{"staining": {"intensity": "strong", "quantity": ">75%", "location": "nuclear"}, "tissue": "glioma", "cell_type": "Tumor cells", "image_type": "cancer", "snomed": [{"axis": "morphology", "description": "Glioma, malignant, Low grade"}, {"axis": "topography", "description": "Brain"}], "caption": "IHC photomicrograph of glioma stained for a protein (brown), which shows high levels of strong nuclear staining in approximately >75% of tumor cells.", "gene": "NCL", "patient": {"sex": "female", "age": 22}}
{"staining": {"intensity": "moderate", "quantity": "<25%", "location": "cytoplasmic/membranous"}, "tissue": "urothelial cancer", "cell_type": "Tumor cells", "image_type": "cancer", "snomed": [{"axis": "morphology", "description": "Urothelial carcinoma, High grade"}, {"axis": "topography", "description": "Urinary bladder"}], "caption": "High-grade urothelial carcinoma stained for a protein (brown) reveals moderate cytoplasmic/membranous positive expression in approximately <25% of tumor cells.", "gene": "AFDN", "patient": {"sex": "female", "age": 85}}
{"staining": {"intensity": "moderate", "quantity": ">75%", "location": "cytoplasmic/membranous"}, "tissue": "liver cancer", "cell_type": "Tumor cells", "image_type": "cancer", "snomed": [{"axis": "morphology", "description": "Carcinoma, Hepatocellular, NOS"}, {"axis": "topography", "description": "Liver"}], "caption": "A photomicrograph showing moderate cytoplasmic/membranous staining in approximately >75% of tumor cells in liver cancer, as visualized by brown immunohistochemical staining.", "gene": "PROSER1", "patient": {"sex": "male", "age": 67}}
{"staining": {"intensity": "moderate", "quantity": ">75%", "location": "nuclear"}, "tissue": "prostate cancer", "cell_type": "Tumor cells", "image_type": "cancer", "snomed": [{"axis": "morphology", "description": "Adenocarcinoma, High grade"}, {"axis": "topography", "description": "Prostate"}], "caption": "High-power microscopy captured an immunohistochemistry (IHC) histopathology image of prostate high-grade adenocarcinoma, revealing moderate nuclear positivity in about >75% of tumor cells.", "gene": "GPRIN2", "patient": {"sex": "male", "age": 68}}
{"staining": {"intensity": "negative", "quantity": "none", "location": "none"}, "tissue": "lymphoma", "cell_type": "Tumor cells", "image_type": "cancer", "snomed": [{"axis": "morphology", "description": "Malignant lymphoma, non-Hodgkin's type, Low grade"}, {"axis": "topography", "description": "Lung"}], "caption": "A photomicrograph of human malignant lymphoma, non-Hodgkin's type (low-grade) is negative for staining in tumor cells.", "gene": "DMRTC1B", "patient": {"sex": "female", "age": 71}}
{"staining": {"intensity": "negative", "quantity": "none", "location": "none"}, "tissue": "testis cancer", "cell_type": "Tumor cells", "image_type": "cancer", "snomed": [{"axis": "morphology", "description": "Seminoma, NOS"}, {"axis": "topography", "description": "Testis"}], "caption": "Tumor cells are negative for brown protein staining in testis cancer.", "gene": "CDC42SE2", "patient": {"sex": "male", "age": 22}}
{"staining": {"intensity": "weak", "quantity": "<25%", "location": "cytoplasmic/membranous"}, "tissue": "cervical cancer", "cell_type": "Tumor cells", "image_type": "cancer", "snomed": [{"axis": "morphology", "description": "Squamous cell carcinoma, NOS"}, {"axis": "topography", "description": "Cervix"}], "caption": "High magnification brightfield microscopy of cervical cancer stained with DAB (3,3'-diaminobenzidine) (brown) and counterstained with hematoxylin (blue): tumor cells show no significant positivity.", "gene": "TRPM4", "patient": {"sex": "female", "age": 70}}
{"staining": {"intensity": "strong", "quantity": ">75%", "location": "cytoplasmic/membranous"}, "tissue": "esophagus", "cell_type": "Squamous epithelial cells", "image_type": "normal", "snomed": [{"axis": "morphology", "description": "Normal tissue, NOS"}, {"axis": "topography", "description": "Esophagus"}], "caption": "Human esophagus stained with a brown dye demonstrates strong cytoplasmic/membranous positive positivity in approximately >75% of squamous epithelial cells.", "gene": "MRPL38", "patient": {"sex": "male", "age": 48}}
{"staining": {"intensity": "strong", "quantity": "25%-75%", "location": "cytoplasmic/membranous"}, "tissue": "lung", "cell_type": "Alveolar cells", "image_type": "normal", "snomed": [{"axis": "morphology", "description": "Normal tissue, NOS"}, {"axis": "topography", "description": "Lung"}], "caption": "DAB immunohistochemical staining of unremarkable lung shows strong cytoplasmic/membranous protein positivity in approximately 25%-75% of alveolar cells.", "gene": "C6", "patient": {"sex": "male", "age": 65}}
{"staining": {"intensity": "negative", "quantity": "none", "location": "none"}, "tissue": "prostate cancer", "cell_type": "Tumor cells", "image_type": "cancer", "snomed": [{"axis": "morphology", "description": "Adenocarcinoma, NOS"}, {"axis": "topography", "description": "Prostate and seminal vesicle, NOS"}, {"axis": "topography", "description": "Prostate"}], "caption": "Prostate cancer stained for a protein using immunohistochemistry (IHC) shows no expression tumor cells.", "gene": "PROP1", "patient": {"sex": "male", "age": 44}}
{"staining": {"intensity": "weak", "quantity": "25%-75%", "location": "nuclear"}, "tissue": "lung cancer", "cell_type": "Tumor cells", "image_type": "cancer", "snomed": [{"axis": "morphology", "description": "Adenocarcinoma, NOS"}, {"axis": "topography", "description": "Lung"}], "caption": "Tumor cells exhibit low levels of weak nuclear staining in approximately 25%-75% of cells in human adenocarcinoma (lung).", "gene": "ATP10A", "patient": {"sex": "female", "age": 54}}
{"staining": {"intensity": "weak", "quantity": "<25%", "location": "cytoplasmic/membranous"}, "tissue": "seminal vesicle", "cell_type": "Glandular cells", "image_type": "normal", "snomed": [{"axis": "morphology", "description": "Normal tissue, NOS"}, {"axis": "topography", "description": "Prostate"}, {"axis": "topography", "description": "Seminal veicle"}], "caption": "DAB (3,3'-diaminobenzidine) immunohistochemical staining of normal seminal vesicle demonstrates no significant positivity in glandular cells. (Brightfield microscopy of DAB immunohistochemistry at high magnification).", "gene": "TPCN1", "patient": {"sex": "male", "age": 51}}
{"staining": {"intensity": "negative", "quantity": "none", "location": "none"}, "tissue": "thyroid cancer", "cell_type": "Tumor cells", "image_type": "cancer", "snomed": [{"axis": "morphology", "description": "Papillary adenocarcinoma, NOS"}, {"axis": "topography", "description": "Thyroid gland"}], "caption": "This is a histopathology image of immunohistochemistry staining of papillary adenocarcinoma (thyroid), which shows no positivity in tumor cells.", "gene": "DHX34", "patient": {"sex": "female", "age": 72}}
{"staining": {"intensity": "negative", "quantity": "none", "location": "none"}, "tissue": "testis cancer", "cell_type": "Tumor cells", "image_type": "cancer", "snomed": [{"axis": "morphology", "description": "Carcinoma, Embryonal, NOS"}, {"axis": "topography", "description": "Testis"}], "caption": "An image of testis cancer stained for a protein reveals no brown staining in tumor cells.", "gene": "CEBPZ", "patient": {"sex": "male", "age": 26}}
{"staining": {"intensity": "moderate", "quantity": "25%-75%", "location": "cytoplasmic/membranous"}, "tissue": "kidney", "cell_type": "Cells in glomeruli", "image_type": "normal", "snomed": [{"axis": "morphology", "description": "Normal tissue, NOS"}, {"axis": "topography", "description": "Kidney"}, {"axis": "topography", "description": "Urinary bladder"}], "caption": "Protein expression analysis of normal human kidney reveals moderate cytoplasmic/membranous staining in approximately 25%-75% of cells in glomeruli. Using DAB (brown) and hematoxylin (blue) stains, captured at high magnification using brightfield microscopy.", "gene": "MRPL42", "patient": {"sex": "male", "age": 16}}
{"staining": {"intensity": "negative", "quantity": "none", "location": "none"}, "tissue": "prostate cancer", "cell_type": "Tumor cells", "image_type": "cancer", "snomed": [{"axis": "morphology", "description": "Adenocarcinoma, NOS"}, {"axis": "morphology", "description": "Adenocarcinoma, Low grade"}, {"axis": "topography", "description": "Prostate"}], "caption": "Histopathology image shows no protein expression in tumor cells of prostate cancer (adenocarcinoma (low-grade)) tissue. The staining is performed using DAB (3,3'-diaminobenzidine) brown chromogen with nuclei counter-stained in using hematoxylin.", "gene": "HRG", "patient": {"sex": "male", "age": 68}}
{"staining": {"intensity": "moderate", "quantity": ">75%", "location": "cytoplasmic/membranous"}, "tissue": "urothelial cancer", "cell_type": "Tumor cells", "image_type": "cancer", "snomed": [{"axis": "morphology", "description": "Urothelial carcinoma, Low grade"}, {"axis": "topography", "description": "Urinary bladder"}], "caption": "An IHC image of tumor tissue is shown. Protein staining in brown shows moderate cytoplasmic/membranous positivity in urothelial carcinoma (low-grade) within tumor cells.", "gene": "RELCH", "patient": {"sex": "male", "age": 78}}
..........
**TASK ITEM**
Please write out the material word for word from its first line through the line holding "urothelial carcinoma stained", including both, and no line past it.

**RESULT OF THE EXERCISE**
{"staining": {"intensity": "strong", "quantity": ">75%", "location": "nuclear"}, "tissue": "glioma", "cell_type": "Tumor cells", "image_type": "cancer", "snomed": [{"axis": "morphology", "description": "Glioma, malignant, Low grade"}, {"axis": "topography", "description": "Brain"}], "caption": "IHC photomicrograph of glioma stained for a protein (brown), which shows high levels of strong nuclear staining in approximately >75% of tumor cells.", "gene": "NCL", "patient": {"sex": "female", "age": 22}}
{"staining": {"intensity": "moderate", "quantity": "<25%", "location": "cytoplasmic/membranous"}, "tissue": "urothelial cancer", "cell_type": "Tumor cells", "image_type": "cancer", "snomed": [{"axis": "morphology", "description": "Urothelial carcinoma, High grade"}, {"axis": "topography", "description": "Urinary bladder"}], "caption": "High-grade urothelial carcinoma stained for a protein (brown) reveals moderate cytoplasmic/membranous positive expression in approximately <25% of tumor cells.", "gene": "AFDN", "patient": {"sex": "female", "age": 85}}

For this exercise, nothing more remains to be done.